The rumors that Bush is willing to consider tax increases on upper income people to make progress on issues he views as important to his legacy gained credence yesterday. In his press conference yesterday Bush as much as said so, per the WaPo:
Signaling a new flexibility on issues in the wake of the Democrats' wins, Bush said he is willing to discuss Democratic ideas for solving the Social Security problem, including tax increases. "I don't see how you can move forward without people feeling comfortable about putting ideas on the table," Bush said when asked about the prospect of tax increases to keep Social Security solvent. "I have made it clear that I have a way forward that can do it [without raising taxes] and I want to hear other people's opinions."

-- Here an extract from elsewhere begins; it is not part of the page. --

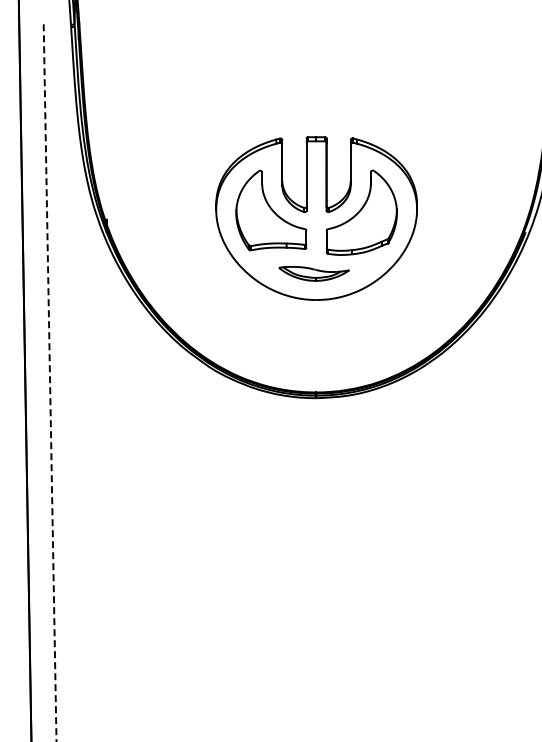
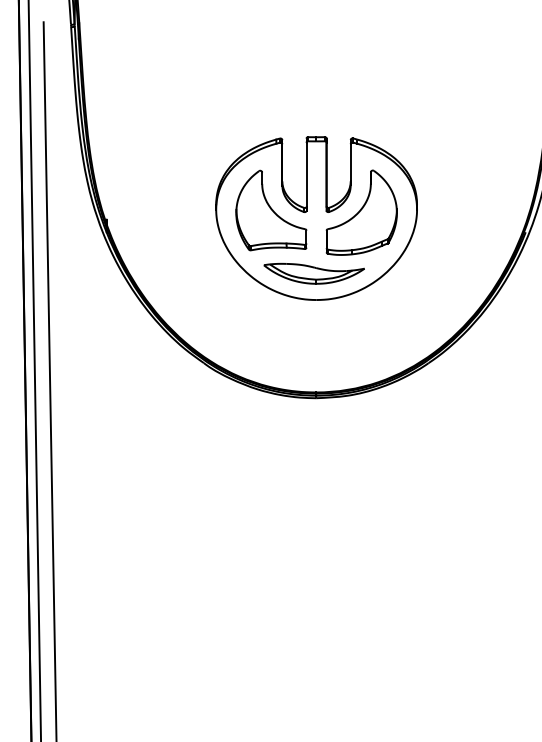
part at (313, 273) size: 72x16 px -> 102x22 px
line at (34, 370): none -> present
line at (50, 381): dashed -> solid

The deals most often talked about to secure Social Security's finances would combine an increase in the level of salaries subject to the payroll tax, set to rise to $97,500 next year, with some shrinkage of benefits for those retiring in a few years, either by way of increasing the age of retirement (with full benefits), now 67 for those born in 1960 or later, which also reduces the initial benefit for those who begin to draw benefits at age 62, or by so-called "progressive indexing," which ties the calculation of initial benefits to the rate of inflation, rather than to wage increases, ultimately resulting in a lower initial benefit for workers who make more than $25,000 a year (in today's dollars) at retirement.
In the last two years the focus has been on Bush's insistence on private accounts. Dems refused to even discuss the topic of changing Social Security so long as private accounts, funded by some percentage of payroll taxes, was on the table. But even if Bush takes carve-out private accounts off the table, and agrees to consider increases in the payroll tax as part of a deal, Dems should still decline the invitation to tinker with this highly successful program. Why? Because so long as payroll taxes exceed benefits paid, which they will until at least 2017 under the current system, and as long as Bush insists the Social Security Trust Fund is a phantom, any increases in payroll taxes will just fund the war and tax cuts for the very rich. They will not put Social Security on a sounder financial footing than it is now because there is no real mechanism to ensure that result.